Neste período de gestão internacional, o controle acionário da empresa mudou de mãos duas vezes. É possível deduzir que os valores da cultura organizacional se alterariam a cada mudança, já que uma nova liderança foi estabelecida (Freitas, 1991). Contudo, este não parece ser o caso da Eletric. A primeira mudança representou um re-arranjo dos negócios do grupo francês, fazendo com que a Eletric passasse a ser administrada por uma outra unidade de negócios do mesmo grupo. A cultura e a filosofia de trabalho permaneceram praticamente as mesmas, segundo as fontes de pesquisa. A segunda mudança, no entanto, em 2001, representou a compra do controle acionário da Eletric por um grupo austríaco. Algumas diferenças culturais foram percebidas, principalmente quanto a racionalidade e objetividade dos novos gestores. Contudo, um dos fatores que parecem ter colaborado para manter a unidade cultural da empresa foi a presença tanto do presidente da companhia no Brasil quanto do diretor do estabelecimento à frente da organização durante este período. Funcionários de carreira na Eletric, parecem ter colaborado para a manutenção da unidade cultural. Da mesma forma, foi principalmente o diretor do estabelecimento, responsável principal pela implantação da gestão da qualidade total na versão da ISO 9000, que conferiu credibilidade, pelo seu empenho e dedicação à proposta da qualidade. Vários foram os autores que preconizam a importância do comprometimento da alta administração para o processo de condução de mudança da cultura organizacional (Deming, 1997, Campos, 1994). De acordo com Freitas (1991), um processo de mudança cultural bem sucedido deve incluir o comprometimento dos heróis; reconhecimento de uma ameaça real no mundo exterior; treinar novos valores e padrões comportamentais; não perder de vista que a mudança foi promovida por elementos internos; construir símbolos tangíveis da nova direção e insistir que a segurança das pessoas (emprego) está assegurada no processo de transição.

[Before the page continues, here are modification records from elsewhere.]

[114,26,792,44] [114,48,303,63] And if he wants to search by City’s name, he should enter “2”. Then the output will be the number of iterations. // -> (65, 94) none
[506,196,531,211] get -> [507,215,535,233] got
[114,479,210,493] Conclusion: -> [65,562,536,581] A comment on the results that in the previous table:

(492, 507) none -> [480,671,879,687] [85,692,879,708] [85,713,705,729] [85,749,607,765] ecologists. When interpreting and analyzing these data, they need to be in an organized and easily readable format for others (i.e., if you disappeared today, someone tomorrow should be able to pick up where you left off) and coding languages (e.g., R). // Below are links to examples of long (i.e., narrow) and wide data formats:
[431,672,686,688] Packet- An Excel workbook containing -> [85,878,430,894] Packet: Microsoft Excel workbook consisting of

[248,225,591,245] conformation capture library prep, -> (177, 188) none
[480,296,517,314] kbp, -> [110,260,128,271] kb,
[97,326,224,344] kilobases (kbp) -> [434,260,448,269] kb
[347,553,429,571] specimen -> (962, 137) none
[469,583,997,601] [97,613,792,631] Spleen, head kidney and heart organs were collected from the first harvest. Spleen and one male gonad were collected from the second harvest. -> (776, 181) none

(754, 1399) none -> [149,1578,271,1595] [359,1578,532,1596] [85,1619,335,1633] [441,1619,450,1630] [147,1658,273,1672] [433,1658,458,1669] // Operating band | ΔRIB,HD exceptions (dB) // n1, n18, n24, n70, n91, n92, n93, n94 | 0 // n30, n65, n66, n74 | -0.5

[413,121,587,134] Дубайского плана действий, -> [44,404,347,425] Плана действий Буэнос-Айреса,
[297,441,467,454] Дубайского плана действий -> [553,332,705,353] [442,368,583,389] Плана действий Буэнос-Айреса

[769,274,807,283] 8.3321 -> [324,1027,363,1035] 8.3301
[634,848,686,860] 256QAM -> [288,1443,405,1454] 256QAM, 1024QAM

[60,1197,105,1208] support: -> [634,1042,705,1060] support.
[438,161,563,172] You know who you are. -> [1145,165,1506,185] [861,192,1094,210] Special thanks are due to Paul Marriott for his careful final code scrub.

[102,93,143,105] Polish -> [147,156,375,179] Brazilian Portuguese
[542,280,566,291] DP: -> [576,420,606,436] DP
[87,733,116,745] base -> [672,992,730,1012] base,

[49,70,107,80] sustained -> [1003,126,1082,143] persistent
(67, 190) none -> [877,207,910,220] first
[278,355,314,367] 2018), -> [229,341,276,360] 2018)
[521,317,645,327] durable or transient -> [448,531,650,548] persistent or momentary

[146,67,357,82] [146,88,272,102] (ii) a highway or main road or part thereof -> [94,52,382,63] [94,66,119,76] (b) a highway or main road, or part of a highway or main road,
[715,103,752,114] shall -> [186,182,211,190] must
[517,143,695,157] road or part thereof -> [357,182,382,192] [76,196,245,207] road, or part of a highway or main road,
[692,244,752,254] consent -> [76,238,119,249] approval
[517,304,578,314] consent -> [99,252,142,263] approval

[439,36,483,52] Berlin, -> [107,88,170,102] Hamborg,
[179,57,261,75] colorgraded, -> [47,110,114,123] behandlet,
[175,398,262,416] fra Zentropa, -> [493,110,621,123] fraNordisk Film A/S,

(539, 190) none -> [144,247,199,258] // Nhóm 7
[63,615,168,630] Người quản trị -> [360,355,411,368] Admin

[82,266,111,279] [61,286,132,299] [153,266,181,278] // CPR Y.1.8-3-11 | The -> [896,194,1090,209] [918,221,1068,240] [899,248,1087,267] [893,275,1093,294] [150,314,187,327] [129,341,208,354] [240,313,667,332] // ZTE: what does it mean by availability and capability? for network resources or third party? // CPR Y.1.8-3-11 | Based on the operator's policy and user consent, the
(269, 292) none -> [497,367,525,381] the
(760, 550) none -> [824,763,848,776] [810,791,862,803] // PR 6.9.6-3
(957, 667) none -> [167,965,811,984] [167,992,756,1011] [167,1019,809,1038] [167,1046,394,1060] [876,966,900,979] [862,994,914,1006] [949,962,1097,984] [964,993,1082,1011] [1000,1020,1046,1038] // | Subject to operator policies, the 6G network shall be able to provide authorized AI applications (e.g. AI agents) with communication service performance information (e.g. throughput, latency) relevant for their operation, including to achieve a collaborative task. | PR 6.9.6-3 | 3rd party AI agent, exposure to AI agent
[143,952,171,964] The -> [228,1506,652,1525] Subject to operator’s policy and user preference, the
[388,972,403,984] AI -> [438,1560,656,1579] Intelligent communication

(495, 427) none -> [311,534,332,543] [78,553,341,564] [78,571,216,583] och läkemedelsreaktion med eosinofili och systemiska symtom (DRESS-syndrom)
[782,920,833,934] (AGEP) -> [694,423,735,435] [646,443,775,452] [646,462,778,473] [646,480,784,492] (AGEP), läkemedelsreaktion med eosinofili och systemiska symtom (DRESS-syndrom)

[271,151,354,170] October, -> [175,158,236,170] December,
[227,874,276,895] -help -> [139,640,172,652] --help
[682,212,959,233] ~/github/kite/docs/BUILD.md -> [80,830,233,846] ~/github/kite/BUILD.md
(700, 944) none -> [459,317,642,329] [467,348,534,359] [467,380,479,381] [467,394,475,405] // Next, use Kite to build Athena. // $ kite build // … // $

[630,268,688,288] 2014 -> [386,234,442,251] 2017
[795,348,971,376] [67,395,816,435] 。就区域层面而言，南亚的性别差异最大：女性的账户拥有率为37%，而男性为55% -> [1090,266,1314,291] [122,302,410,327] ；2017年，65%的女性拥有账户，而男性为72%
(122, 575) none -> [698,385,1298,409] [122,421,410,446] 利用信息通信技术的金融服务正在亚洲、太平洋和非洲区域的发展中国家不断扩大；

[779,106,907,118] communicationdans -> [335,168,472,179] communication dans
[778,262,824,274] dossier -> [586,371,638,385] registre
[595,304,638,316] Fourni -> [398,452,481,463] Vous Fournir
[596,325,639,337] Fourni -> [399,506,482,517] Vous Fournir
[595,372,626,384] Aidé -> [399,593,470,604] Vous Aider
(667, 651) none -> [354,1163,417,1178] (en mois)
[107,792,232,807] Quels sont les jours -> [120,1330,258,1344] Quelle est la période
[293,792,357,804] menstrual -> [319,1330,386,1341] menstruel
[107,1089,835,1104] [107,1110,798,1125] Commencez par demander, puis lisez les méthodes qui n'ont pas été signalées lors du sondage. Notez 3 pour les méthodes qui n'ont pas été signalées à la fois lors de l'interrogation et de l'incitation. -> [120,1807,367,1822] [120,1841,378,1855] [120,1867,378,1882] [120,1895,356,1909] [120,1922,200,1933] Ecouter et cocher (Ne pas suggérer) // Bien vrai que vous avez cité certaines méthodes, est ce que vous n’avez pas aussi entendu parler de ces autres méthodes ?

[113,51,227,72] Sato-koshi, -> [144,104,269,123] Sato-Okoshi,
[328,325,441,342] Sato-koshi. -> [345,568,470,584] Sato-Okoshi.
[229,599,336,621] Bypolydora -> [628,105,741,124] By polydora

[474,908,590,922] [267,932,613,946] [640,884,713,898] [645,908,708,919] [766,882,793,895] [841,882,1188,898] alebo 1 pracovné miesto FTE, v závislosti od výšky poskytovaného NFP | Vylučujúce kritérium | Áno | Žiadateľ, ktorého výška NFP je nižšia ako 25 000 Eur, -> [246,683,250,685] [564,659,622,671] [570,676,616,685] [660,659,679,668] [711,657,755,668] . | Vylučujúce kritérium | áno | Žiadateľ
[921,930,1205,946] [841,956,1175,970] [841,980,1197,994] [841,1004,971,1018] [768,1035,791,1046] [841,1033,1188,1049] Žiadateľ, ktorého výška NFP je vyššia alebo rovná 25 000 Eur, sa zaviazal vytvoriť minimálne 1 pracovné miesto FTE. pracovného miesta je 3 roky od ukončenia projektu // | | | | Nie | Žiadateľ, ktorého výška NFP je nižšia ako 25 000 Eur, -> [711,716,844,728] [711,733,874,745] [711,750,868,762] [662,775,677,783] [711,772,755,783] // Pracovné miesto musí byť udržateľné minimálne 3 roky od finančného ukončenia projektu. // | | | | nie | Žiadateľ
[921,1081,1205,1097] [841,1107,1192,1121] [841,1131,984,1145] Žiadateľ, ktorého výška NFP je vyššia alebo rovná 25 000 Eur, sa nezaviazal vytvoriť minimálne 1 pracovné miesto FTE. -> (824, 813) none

No caso da Eletric, todos estes critérios foram seguidos.

Em síntese, na Eletric as mudanças que afetaram seus valores aconteceram em três ocasiões: a primeira, com a implantação da gestão multinacional aliada à gestão da qualidade total. A segunda, ao que tudo indica, está acontecendo no período atual. Embora não tão profunda quanto a primeira, tem gerado alguns temores velados.